# VIP722 - Error 4?



## Bobham (Jan 26, 2008)

Last week my 722 was programmed to record 3 shows in a row on the same channel. It recorded all shows normally.... or at least, when I reviewed the recorded-show screen, all showed up with their program length normally. Later, we watched the first two shows. When I opened the 3rd show, the screen displayed a box which said Error 4. I tried repeatedly to play the program, but it would not play.

Anybody got an idea what may have caused an Error 4? I did not notice any power failure, or other issue.

It took me a while to figure out how to delete it from the recorded show directory.


----------



## Ron Barry (Dec 10, 2002)

Hmmm Never heard of an Error 4 myself. Is that all it said? Sounds like you deleted the program. Did you take a picture of it.. Would be interesting to see one if you get it again. 

Personally I don't have any knowledge of that error, but always good to document it.


----------



## Rob Glasser (Feb 22, 2005)

If you get this again you might want to try a front panel reboot before deleting it. I know in the past that some errors have been corrected by a reboot. No guarantees but worth a try before deleting.


----------



## Ken Green (Oct 6, 2005)

Ron Barry said:


> Hmmm Never heard of an Error 4 myself. Is that all it said? Sounds like you deleted the program. Did you take a picture of it.. Would be interesting to see one if you get it again.
> 
> Personally I don't have any knowledge of that error, but always good to document it.


Interesting...I received the same error, last night, on a recording I had set to move to the EHDD. I received the a message saying the event could not be moved, and when I attempted to play the event, is when I received this "error 4," which also said, "corrupted recording."
I just left it alone, and moved on to something else. I'll have to take another look at it today.


----------



## phrelin (Jan 18, 2007)

The Error 4 message used to be as follows:


> Error 004: A problem has been detected with your multi-dish switch. To continue to use you must do the "check switch" test available by selecting the "Point Dish/Signal" option in the Installation and Setup Menu.


 I don't know if this is still what the error says.


----------



## tnsprin (Mar 16, 2003)

phrelin said:


> The Error 4 message used to be as follows: I don't know if this is still what the error says.


Pretty much.
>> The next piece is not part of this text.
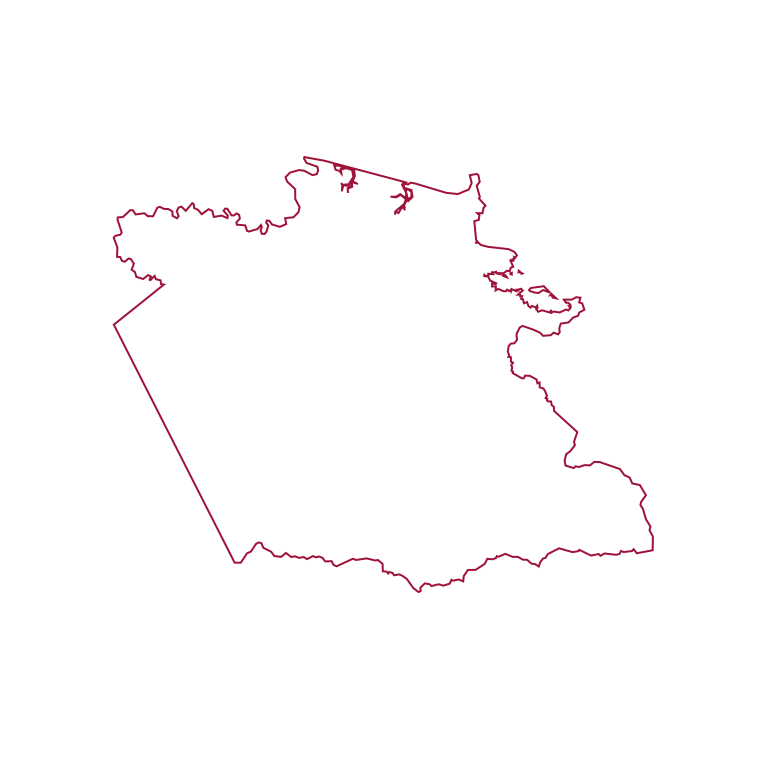 outline of Changuinola, Bocas del Toro, Panama, rotated 333°
{"feature_id": "35544464B1778139424471", "entity_name": "Changuinola", "entity_type": "district", "adm_level": 2, "iso_a3": "PAN", "parent_name": "Panama", "parent_adm1": "Bocas del Toro", "projection": "orthographic", "projection_center": [-82.488, 9.215], "detail": "fine", "context": "isolated", "style": "outline", "palette": "rose", "viewbox_px": 768, "rotation_deg": 333, "n_neighbors": 0, "source": "geoboundaries", "source_scale": "gbopen_adm2", "svg_char_len": 6175}
<svg xmlns="http://www.w3.org/2000/svg" viewBox="0 0 768 768"><g transform="rotate(333 384 384)"><path d="M594.9,399.9L598.2,396.3L594.6,393.9L589.8,394.1L582.6,390.5L583.1,394.3L584.9,395.1L586.1,398.2L585.4,399.8L584.2,398.8L584.4,401.1L581.6,402.1L580.1,400.3L573.0,400.0L567.8,396.3L565.3,396.6L558.3,390.1L554.1,389.6L553.7,386.0L555.8,384.4L554.4,386.0L555.4,385.9L556.1,383.8L554.1,384.8L551.2,381.5L549.4,382.5L548.1,380.3L548.6,375.9L545.3,375.6L546.3,371.5L544.8,370.4L546.9,368.4L545.1,367.6L545.8,366.2L545.4,364.8L545.3,365.9L543.9,365.2L550.1,363.7L549.4,361.4L546.6,360.8L546.2,361.7L544.8,360.2L544.2,361.5L541.0,357.7L539.7,358.8L540.1,357.5L537.9,358.2L536.5,355.8L535.0,356.8L532.6,355.6L529.0,351.2L525.9,351.3L528.0,348.0L524.5,346.1L526.1,343.2L528.7,345.8L529.7,345.2L525.5,340.0L525.7,334.7L524.9,335.1L522.3,333.4L523.4,331.2L522.7,333.2L524.5,334.3L526.7,334.4L527.0,333.2L530.8,335.4L530.4,334.2L531.6,332.7L530.8,334.2L534.8,334.9L534.3,336.4L536.5,338.2L536.2,337.1L540.8,339.6L545.1,338.9L547.2,340.7L549.7,337.9L552.4,338.2L552.7,331.2L557.2,331.3L557.5,330.0L558.3,331.1L560.8,329.7L560.1,325.3L556.1,320.3L539.1,309.1L533.5,304.2L532.4,301.2L529.2,299.4L532.2,300.7L531.5,297.4L538.4,279.9L542.9,280.8L545.6,277.0L544.7,274.1L549.2,276.6L552.6,272.3L555.4,271.2L552.8,261.8L554.3,260.9L556.6,249.4L561.0,247.4L562.9,240.9L562.1,239.0L555.3,236.9L553.3,244.8L547.9,249.2L536.1,248.3L526.2,241.9L502.7,219.4L499.1,216.7L495.8,217.1L492.8,214.4L490.8,218.0L496.5,223.7L494.3,230.3L487.8,232.3L489.3,230.8L487.3,230.7L482.9,234.1L482.6,236.1L481.3,236.9L482.0,238.7L481.1,236.4L482.6,234.1L481.7,233.7L474.5,238.3L473.1,235.7L470.7,238.0L472.4,235.4L483.9,232.7L487.1,229.4L493.0,230.2L495.6,225.8L494.4,222.3L491.3,220.6L489.8,227.6L487.0,228.2L484.7,222.9L479.6,223.2L474.8,220.0L479.9,222.6L484.6,222.2L487.0,226.8L489.0,226.9L490.6,223.2L490.5,214.6L492.8,213.5L496.2,215.3L431.9,157.7L416.1,145.7L415.1,146.7L415.4,151.9L423.2,160.1L422.3,163.8L419.3,166.5L415.1,165.4L409.7,157.7L405.1,154.7L396.2,153.0L390.1,155.0L389.6,159.7L393.3,170.1L388.9,178.9L389.1,188.2L385.6,192.2L379.0,194.3L371.2,191.4L369.5,197.1L362.6,196.7L356.6,191.0L356.0,186.7L353.9,185.1L352.3,186.6L352.9,190.2L348.5,194.9L345.7,196.1L343.3,194.7L344.0,190.7L346.4,188.6L346.6,186.5L341.6,188.5L332.8,186.8L331.5,185.3L332.4,179.7L325.2,175.2L325.7,173.1L330.6,171.2L331.7,167.5L330.1,165.1L326.6,165.6L324.7,164.5L324.0,156.8L322.1,155.6L319.7,156.9L321.3,163.0L319.8,165.1L315.7,160.2L308.2,157.9L309.6,151.7L307.0,148.6L298.7,150.0L297.3,144.2L294.7,141.1L296.1,137.5L295.3,135.8L286.0,139.7L284.0,134.0L281.0,133.6L277.8,135.9L277.3,141.1L274.8,142.4L272.0,138.1L273.8,134.2L271.2,130.1L267.6,128.3L264.7,124.4L262.1,124.0L254.4,129.7L249.8,127.3L248.0,123.1L239.6,120.1L239.2,115.3L236.9,113.9L227.2,116.7L222.4,114.7L221.2,116.4L219.1,129.9L216.9,131.2L211.7,130.0L209.6,131.0L208.5,141.1L203.9,149.5L206.6,151.1L206.4,155.4L208.7,157.4L213.3,156.2L215.1,157.6L215.8,163.2L211.0,167.6L212.9,171.0L212.0,176.2L217.1,181.1L223.3,179.9L225.1,182.4L222.4,184.6L223.0,185.4L228.7,183.6L228.3,187.0L232.0,190.2L230.7,193.7L233.0,195.5L170.2,208.5L169.8,475.4L175.3,478.2L185.0,472.7L189.4,472.9L197.3,468.4L200.2,468.2L202.5,470.1L202.1,475.1L207.3,482.2L208.2,487.5L213.8,491.3L219.9,490.0L222.9,496.2L226.2,496.9L229.4,500.4L233.9,501.7L235.9,505.1L242.6,505.1L244.7,507.6L247.9,508.2L250.3,511.1L251.1,515.4L256.9,518.1L256.8,522.0L258.9,524.9L277.0,525.6L279.2,528.1L289.3,531.5L296.4,537.5L298.6,537.9L301.1,543.6L297.9,550.4L301.2,552.4L301.7,554.8L303.3,553.9L305.8,556.2L306.1,559.0L311.2,560.6L313.1,562.9L315.8,568.0L317.5,579.2L320.3,585.0L322.7,585.1L323.9,582.0L329.9,580.2L333.7,583.1L334.6,585.6L341.9,587.3L345.3,590.6L351.9,591.7L355.3,589.1L356.2,590.6L361.8,592.1L365.0,595.8L367.8,591.4L374.3,587.8L381.3,591.2L392.0,590.0L396.7,586.7L401.0,589.4L404.7,589.9L406.3,588.6L407.7,589.9L415.0,590.4L420.0,596.3L424.9,598.9L427.8,603.4L431.7,605.6L433.9,611.0L436.8,613.0L439.0,616.9L442.4,613.7L446.4,611.7L449.1,612.2L452.7,609.9L465.4,609.9L475.8,619.5L481.5,621.2L482.7,620.4L490.6,630.9L498.0,632.9L498.9,635.4L503.5,635.1L513.2,641.5L516.7,642.4L519.3,640.4L521.4,642.6L529.1,645.4L531.4,644.5L532.4,649.6L547.9,654.1L554.3,642.0L554.2,634.8L556.7,632.0L556.0,623.4L558.0,612.9L557.5,608.4L559.4,605.9L566.9,602.0L566.1,590.2L560.1,585.3L560.4,578.9L556.8,574.3L555.6,566.9L540.8,551.5L536.0,548.9L530.5,550.0L525.8,547.3L520.1,546.5L517.3,544.3L514.9,545.1L508.7,539.1L510.3,534.0L514.6,529.2L519.4,528.5L526.3,525.2L527.1,521.7L534.4,514.6L523.3,485.2L525.0,481.5L523.8,479.1L524.9,475.5L522.0,473.7L521.8,472.1L522.9,471.2L521.7,469.8L523.8,468.5L524.3,463.5L524.0,460.4L521.2,457.7L523.3,453.2L521.0,453.0L522.0,449.3L517.6,442.9L513.5,440.6L511.3,442.4L509.5,441.6L503.6,432.7L504.6,431.5L503.6,430.1L505.8,427.3L505.9,424.9L508.6,423.7L507.3,421.7L509.2,417.8L507.2,416.3L508.6,415.5L509.0,411.4L512.3,406.8L515.2,405.6L518.7,406.9L522.5,405.1L524.8,399.6L530.6,395.3L533.7,395.1L541.5,403.1L546.3,409.1L547.5,413.2L554.6,416.2L558.5,415.3L561.7,418.8L564.1,417.6L565.4,414.0L568.9,410.4L576.3,412.9L582.6,410.7L587.8,411.3L590.6,408.9L596.3,408.8L597.2,402.1L594.9,399.9ZM438.6,197.4L440.5,193.0L445.1,192.8L445.9,191.4L445.4,190.1L442.0,191.0L437.9,188.5L433.9,193.1L437.1,188.0L437.1,185.5L437.6,187.8L443.2,190.0L450.8,185.5L452.7,179.0L449.8,175.9L445.6,173.1L445.4,174.9L444.8,173.0L443.2,172.6L441.6,177.1L441.0,173.9L438.1,171.0L438.9,166.7L439.8,167.5L440.0,166.5L454.6,179.7L452.3,185.7L448.0,189.2L451.5,193.9L447.1,189.4L445.3,193.8L440.4,193.5L438.6,197.4ZM558.3,365.1L555.9,366.0L556.1,367.3L559.5,370.7L562.9,373.0L568.6,372.6L573.4,378.0L570.8,369.4L558.3,365.1ZM576.3,385.9L574.0,379.4L572.3,380.4L573.8,380.9L573.5,383.5L576.3,385.9ZM539.4,340.0L539.2,341.7L541.9,344.8L541.7,342.6L539.4,340.0ZM548.3,343.0L546.8,342.9L546.5,343.3L547.5,344.5L548.3,343.0ZM564.6,395.5L566.1,394.5L566.5,393.7L564.6,395.5ZM555.8,346.2L556.0,345.2L555.5,344.2L554.5,345.6L555.8,346.2ZM556.5,348.3L557.5,348.4L556.5,346.8L556.5,348.3ZM556.3,333.0L555.2,332.0L554.7,332.6L556.3,333.0Z" fill="none" stroke="#9f1239" stroke-width="2"/></g></svg>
For error 004.

http://tech.dishnetwork.com/departm.../content/tech/error/techerro004tsd_dual.shtml

See tech portal when ever you have such questions

http://tech.dishnetwork.com/departmental_content/techportal/index.shtml

Note I found this error 04, perhaps its what the OP got.

http://tech.dishnetwork.com/departmental_content/techportal/content/tech/error/fileerrorstb.shtml

Considering this is on the Customer Tech Portal, I like the instruction

"... delete the event and apologize for the inconvenience."


----------



## Bobham (Jan 26, 2008)

Thanks for the quick responses. The error was apparently due to a power failure or low signal during recording. Apparently the recorder cannot always recover from said event. Yes, the instruction "delete the event and apologize for the inconvenience" is appropriate. The wife didn't think it was funny, but it's only a TV show for gosh sake.


----------